What you will do
Recast the data as a Markdown table with the columns "Row" and "Line," starting with the line that contains "which saw high response rates, and when" and continuing through the final line of the data. Skip blank lines and leave the pictures out.

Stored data
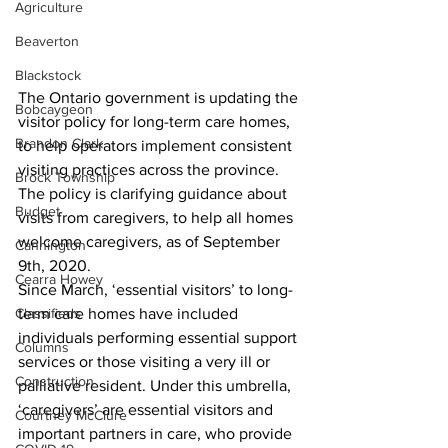
Agriculture
Beaverton
Blackstock
The Ontario government is updating the 
Bobcaygeon
visitor policy for long-term care homes, 
Brandon Clark
to help operators implement consistent 
visiting practices across the province. 
Brock Township
The policy is clarifying guidance about 
Budget
visits from caregivers, to help all homes 
welcome caregivers, as of September 
Cannington
9th, 2020. 
Cearra Howey
Since March, ‘essential visitors’ to long-
Classifieds
term care homes have included 
individuals performing essential support 
Columns
services or those visiting a very ill or 
Construction
palliative resident. Under this umbrella, 
‘caregivers’ are essential visitors and 
Courtney McClure
important partners in care, who provide 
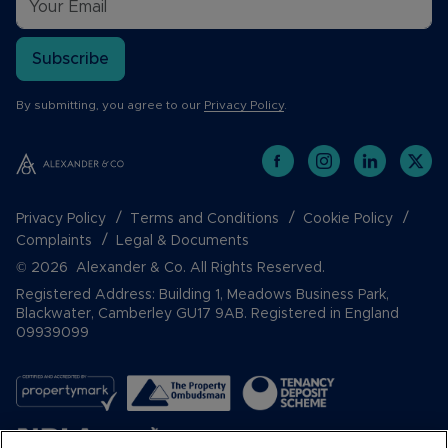
Subscribe
By submitting, you agree to our
Privacy Policy
.
Privacy Policy
Terms and Conditions
Cookie Policy
Complaints
Legal & Documents
© 2026 Alexander & Co. All Rights Reserved.
Registered Address: Building 1, Meadows Business Park,
Blackwater, Camberley GU17 9AB. Registered in England
09939099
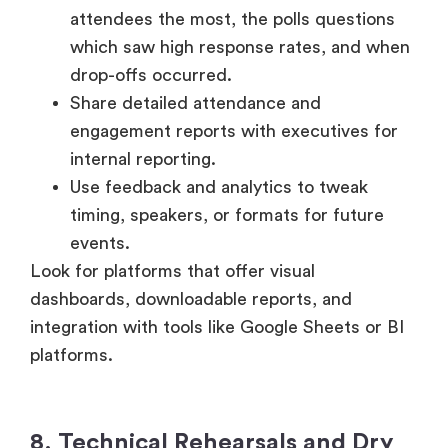
which saw high response rates, and when
drop-offs occurred.
Share detailed attendance and
engagement reports with executives for
internal reporting.
Use feedback and analytics to tweak
timing, speakers, or formats for future
events.
Look for platforms that offer visual
dashboards, downloadable reports, and
integration with tools like Google Sheets or BI
platforms.
8. Technical Rehearsals and Dry
Runs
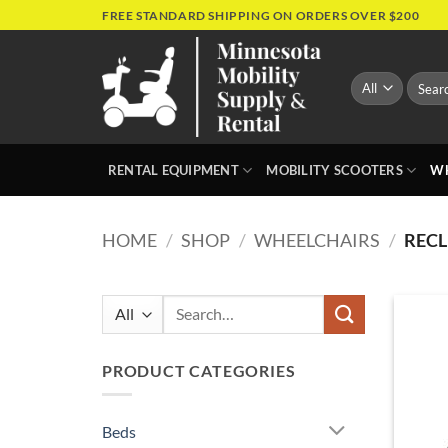
Skip
FREE STANDARD SHIPPING ON ORDERS OVER $200
to
content
Search
for:
RENTAL EQUIPMENT
MOBILITY SCOOTERS
WH
HOME
/
SHOP
/
WHEELCHAIRS
/
RECL
Search
for:
PRODUCT CATEGORIES
Beds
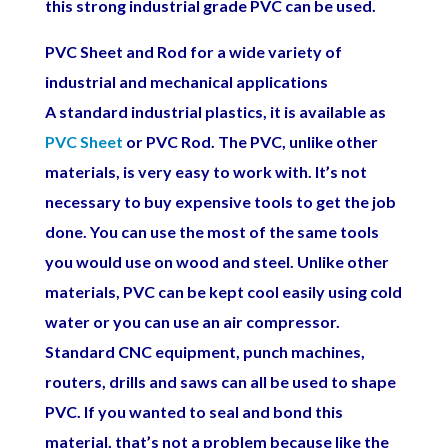
this strong industrial grade PVC can be used.
PVC Sheet and Rod for a wide variety of
industrial and mechanical applications
A standard industrial plastics, it is available as
PVC Sheet
or PVC Rod. The PVC, unlike other
materials, is very easy to work with. It’s not
necessary to buy expensive tools to get the job
done. You can use the most of the same tools
you would use on wood and steel. Unlike other
materials, PVC can be kept cool easily using cold
water or you can use an air compressor.
Standard CNC equipment, punch machines,
routers, drills and saws can all be used to shape
PVC. If you wanted to seal and bond this
material, that’s not a problem because like the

Exercise solution
| Row | Line |
|---|---|
| 1 | which saw high response rates, and when |
| 2 | drop-offs occurred. |
| 3 | Share detailed attendance and |
| 4 | engagement reports with executives for |
| 5 | internal reporting. |
| 6 | Use feedback and analytics to tweak |
| 7 | timing, speakers, or formats for future |
| 8 | events. |
| 9 | Look for platforms that offer visual |
| 10 | dashboards, downloadable reports, and |
| 11 | integration with tools like Google Sheets or BI |
| 12 | platforms. |
| 13 | 8. Technical Rehearsals and Dry |
| 14 | Runs |
| 15 | Skip |
| 16 | FREE STANDARD SHIPPING ON ORDERS OVER $200 |
| 17 | to |
| 18 | content |
| 19 | Search |
| 20 | for: |
| 21 | RENTAL EQUIPMENT |
| 22 | MOBILITY SCOOTERS |
| 23 | WH |
| 24 | HOME |
| 25 | / |
| 26 | SHOP |
| 27 | / |
| 28 | WHEELCHAIRS |
| 29 | / |
| 30 | RECL |
| 31 | Search |
| 32 | for: |
| 33 | PRODUCT CATEGORIES |
| 34 | Beds |
| 35 | this strong industrial grade PVC can be used. |
| 36 | PVC Sheet and Rod for a wide variety of |
| 37 | industrial and mechanical applications |
| 38 | A standard industrial plastics, it is available as |
| 39 | PVC Sheet |
| 40 | or PVC Rod. The PVC, unlike other |
| 41 | materials, is very easy to work with. It’s not |
| 42 | necessary to buy expensive tools to get the job |
| 43 | done. You can use the most of the same tools |
| 44 | you would use on wood and steel. Unlike other |
| 45 | materials, PVC can be kept cool easily using cold |
| 46 | water or you can use an air compressor. |
| 47 | Standard CNC equipment, punch machines, |
| 48 | routers, drills and saws can all be used to shape |
| 49 | PVC. If you wanted to seal and bond this |
| 50 | material, that’s not a problem because like the |